What to Eat: Trenette pasta with local lobster and summer squash, a harmonic convergence of flavors.
What to Drink: Bruno Giacosa’s steely 2006 Arneis, one of nearly two dozen Italian wines by the glass.
Farm 255, Georgia
The staff at this Southern-accented restaurant in Athens not only source the ingredients they cook and serve from their own Full Moon Farms, they also till the soil. That means a menu based less on chef Matt Palmerlee’s creative fancy than on what he saw in the ground that morning. “To cook for us,” says partner Olivia Sargeant, “you’ve got to be able to Iron Chef fifty pounds of rutabagas when you thought you were getting blueberries.” Dinner for two $65.
What to Eat: A burger made from staff-raised beef is a constant on the ever-changing menu.
What to Drink: Farm-fresh cocktails, such as a Bloody Mary made with heirloom tomatoes.
Tucked beneath Ajax Mountain in the Little Nell hotel, Montagna has served Aspen’s best meals for years. But with the recent addition of chef Hardy’s 25-acre farm in nearby Crawford, where he raises lamb, pigs, and chickens, and grows everything from figs to sour cherries, things are different. The dinner menu changes nightly (rather than twice a year, as before), house-cured salumi is a standard, and pastas made with Hardy’s own farm-raised eggs approach transcendence.

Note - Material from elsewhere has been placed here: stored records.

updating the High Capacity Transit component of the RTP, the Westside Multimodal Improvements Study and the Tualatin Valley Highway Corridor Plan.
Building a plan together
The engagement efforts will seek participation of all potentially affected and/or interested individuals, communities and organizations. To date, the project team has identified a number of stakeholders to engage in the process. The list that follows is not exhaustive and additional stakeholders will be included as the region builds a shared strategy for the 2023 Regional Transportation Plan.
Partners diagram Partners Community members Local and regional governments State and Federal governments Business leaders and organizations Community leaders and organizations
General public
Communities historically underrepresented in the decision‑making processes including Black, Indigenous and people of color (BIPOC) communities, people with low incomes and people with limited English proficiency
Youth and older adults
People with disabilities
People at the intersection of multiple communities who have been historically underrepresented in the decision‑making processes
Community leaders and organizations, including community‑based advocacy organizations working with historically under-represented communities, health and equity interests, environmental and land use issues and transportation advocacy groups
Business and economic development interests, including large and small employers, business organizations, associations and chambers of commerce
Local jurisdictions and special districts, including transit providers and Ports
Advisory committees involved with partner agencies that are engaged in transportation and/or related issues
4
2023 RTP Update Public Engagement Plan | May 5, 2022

Dinner for two $180.
What to Eat: The grilled T-boned lamb.
What to Drink: Gems such as Napa’s 1991 Dominus ($375) cost less than elsewhere and are worth the indulgence.

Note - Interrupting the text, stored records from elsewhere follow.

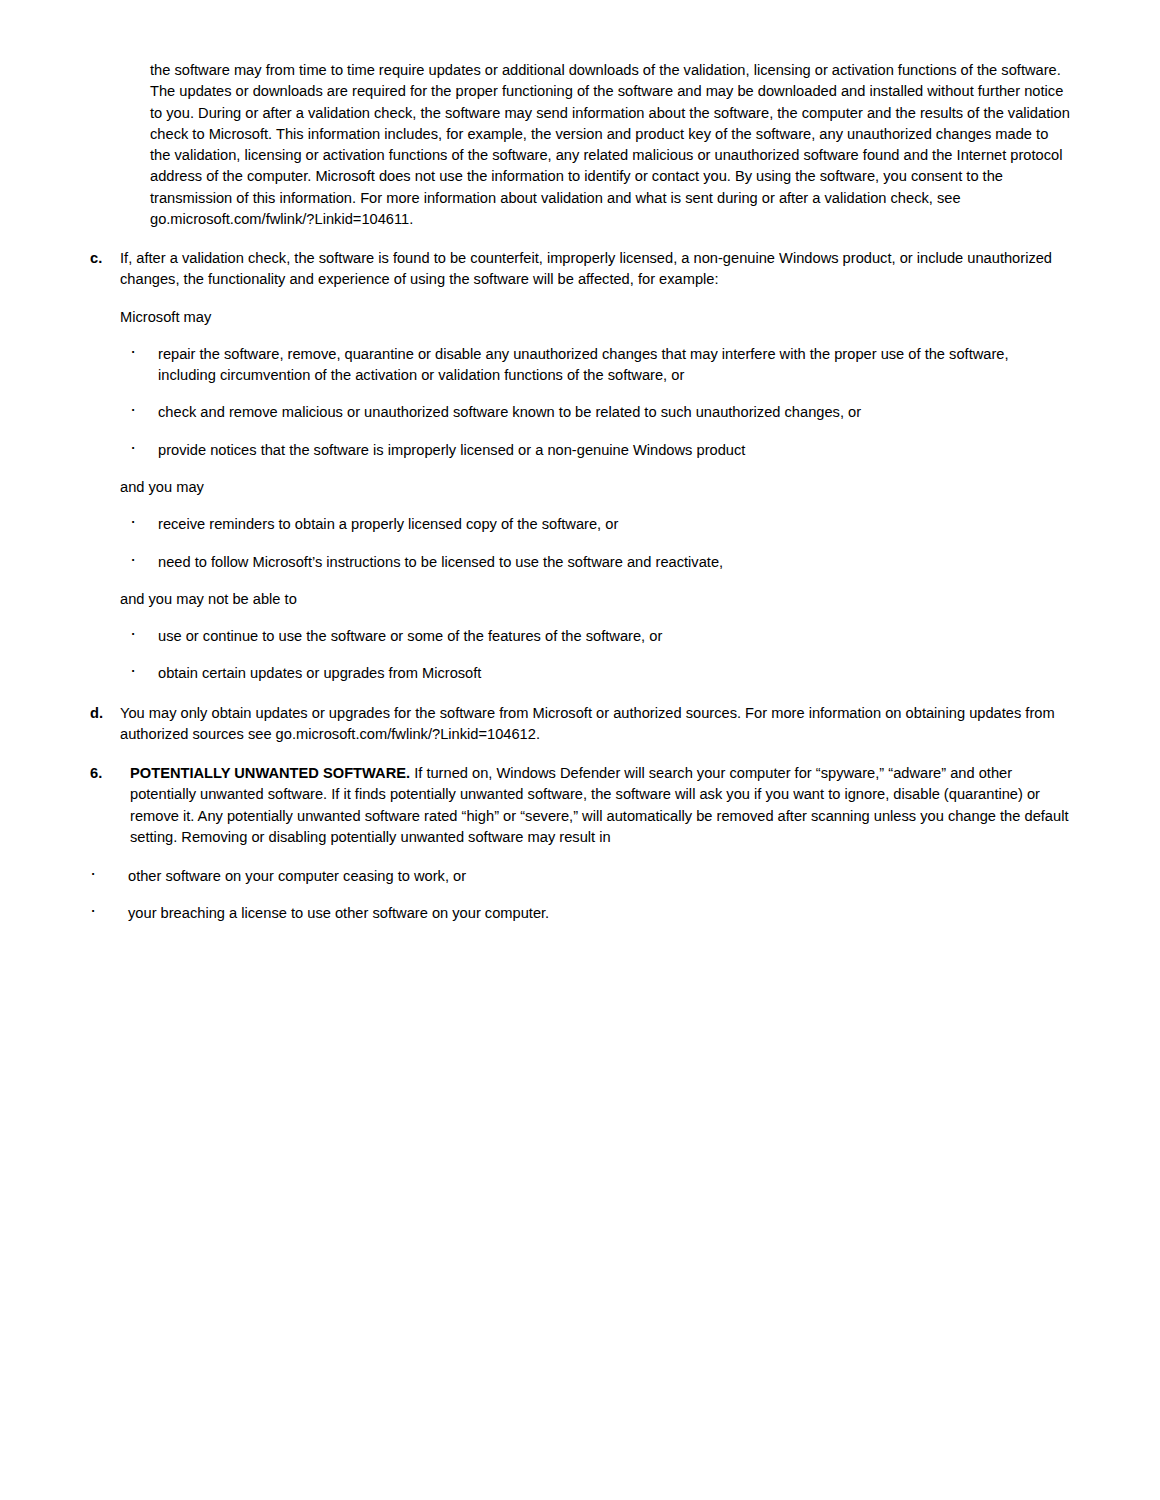the software may from time to time require updates or additional downloads of the validation, licensing or activation functions of the software. The updates or downloads are required for the proper functioning of the software and may be downloaded and installed without further notice to you. During or after a validation check, the software may send information about the software, the computer and the results of the validation check to Microsoft. This information includes, for example, the version and product key of the software, any unauthorized changes made to the validation, licensing or activation functions of the software, any related malicious or unauthorized software found and the Internet protocol address of the computer. Microsoft does not use the information to identify or contact you. By using the software, you consent to the transmission of this information. For more information about validation and what is sent during or after a validation check, see go.microsoft.com/fwlink/?Linkid=104611.
c.
If, after a validation check, the software is found to be counterfeit, improperly licensed, a non-genuine Windows product, or include unauthorized changes, the functionality and experience of using the software will be affected, for example:
Microsoft may
repair the software, remove, quarantine or disable any unauthorized changes that may interfere with the proper use of the software, including circumvention of the activation or validation functions of the software, or
check and remove malicious or unauthorized software known to be related to such unauthorized changes, or
provide notices that the software is improperly licensed or a non-genuine Windows product
and you may
receive reminders to obtain a properly licensed copy of the software, or
need to follow Microsoft’s instructions to be licensed to use the software and reactivate,
and you may not be able to
use or continue to use the software or some of the features of the software, or
obtain certain updates or upgrades from Microsoft
d. You may only obtain updates or upgrades for the software from Microsoft or authorized sources. For more information on obtaining updates from authorized sources see go.microsoft.com/fwlink/?Linkid=104612.
6.
POTENTIALLY UNWANTED SOFTWARE. If turned on, Windows Defender will search your computer for “spyware,” “adware” and other potentially unwanted software. If it finds potentially unwanted software, the software will ask you if you want to ignore, disable (quarantine) or remove it. Any potentially unwanted software rated “high” or “severe,” will automatically be removed after scanning unless you change the default setting. Removing or disabling potentially unwanted software may result in
other software on your computer ceasing to work, or
your breaching a license to use other software on your computer.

David Kinch has one of the great creative minds in American cooking, and for the past three years he’s had vegetables as fresh as his ideas. He doesn’t own Love Apple Farm, in the Santa Cruz Mountains, but controls its production from seed to harvest. That gives him ingredients worthy of his hyper-precise technique, as demonstrated by unique dishes such as flash-fried ravioli stuffed with beet greens and coriander ice in a soup of barely cooked tomatoes. Dinner for two $310.

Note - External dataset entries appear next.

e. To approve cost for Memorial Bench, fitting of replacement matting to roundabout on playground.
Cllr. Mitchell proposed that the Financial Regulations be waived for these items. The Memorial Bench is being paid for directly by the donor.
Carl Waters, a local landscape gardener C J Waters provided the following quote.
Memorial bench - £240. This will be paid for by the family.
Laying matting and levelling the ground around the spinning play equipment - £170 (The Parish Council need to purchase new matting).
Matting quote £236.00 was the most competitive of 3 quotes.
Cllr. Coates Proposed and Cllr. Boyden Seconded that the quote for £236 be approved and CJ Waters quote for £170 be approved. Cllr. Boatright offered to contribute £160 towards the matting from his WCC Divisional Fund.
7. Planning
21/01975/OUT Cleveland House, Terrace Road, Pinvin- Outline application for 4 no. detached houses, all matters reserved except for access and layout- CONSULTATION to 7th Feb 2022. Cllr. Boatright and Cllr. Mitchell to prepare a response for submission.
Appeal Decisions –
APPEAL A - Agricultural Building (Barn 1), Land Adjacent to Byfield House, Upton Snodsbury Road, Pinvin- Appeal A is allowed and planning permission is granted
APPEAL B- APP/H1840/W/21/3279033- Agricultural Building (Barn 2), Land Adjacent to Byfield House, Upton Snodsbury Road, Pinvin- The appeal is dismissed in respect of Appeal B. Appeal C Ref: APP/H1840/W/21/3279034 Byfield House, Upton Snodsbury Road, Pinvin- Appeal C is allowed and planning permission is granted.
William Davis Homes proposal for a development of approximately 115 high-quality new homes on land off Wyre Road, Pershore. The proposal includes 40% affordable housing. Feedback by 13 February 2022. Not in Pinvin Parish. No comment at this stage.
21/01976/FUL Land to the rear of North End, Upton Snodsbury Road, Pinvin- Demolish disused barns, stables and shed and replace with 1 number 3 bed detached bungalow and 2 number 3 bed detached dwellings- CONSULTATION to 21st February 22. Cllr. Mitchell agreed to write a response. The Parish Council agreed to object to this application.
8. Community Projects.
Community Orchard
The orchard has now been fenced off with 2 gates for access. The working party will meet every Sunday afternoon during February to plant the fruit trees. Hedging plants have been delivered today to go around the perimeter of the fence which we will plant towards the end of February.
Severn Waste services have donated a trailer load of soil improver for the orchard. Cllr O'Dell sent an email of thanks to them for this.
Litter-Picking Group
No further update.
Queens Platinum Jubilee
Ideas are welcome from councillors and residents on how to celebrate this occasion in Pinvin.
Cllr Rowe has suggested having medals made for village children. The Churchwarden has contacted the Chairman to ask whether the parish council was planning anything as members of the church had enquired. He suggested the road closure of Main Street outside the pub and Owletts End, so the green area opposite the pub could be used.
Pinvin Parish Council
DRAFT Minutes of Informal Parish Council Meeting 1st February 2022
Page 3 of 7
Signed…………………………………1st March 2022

What to Eat: The $155 tasting menu—one of the country’s most exciting dining experiences.
What to Drink: A grassy but tense 2005 Pouilly-Fumé Pur Sang from Didier Dageneau.
Brian Scheehser, the executive chef at this informal restaurant in Kirkland’s Heathman Hotel, loves to personally present a dish with its exact provenance—as in, “Those beans were in the ground forty-six minutes ago.” Scheehser’s three-acre farm in neighboring Woodinville—where the harvest includes strawberries, purple-passion asparagus, viola artichokes, a panoply of root vegetables, and 19 kinds of tomatoes—makes such a rapid earth-to-mouth transition possible. He buys meat and poultry from organic producers, then turns out rustic meals with a Pacific Northwest touch. Dinner for two $80.
What to Eat: A field-greens salad is sure to bring Scheehser tableside with details. Continue with pan-roasted trout alongside his own sautéed zucchini and oven-dried Italian plum tomatoes.
What to Drink: Columbia Crest’s polished 2004 Reserve Syrah, made right up the road.
Blackberry Farm, Tennessee
The 4,200-acre estate surrounding this Smoky Mountains compound provides bacon, eggs, cheese, and those eponymous brambles. Dinner for two $250.
Blue Hill at Stone Barns, New York
This Westchester County satellite of Dan Barber’s Greenwich Village restaurant has no menus, just a list of farm-fresh ingredients from which meals are constructed. Dinner for two $190.
The Herbfarm, Washington
Last year’s arrival of chef Keith Luce reinvigorated this 23-year-old restaurant, with its nine-course prix fixe of seasonal offerings from its gardens outside Seattle. Dinner for two $390.
Sooke Harbour House, British Columbia
A quirky restaurant and inn with a vast kitchen garden and a unique vision: co-owner Sinclair Philip places emphasis on foods that Vancouver Island’s indigenous peoples once ate. Dinner for two $200.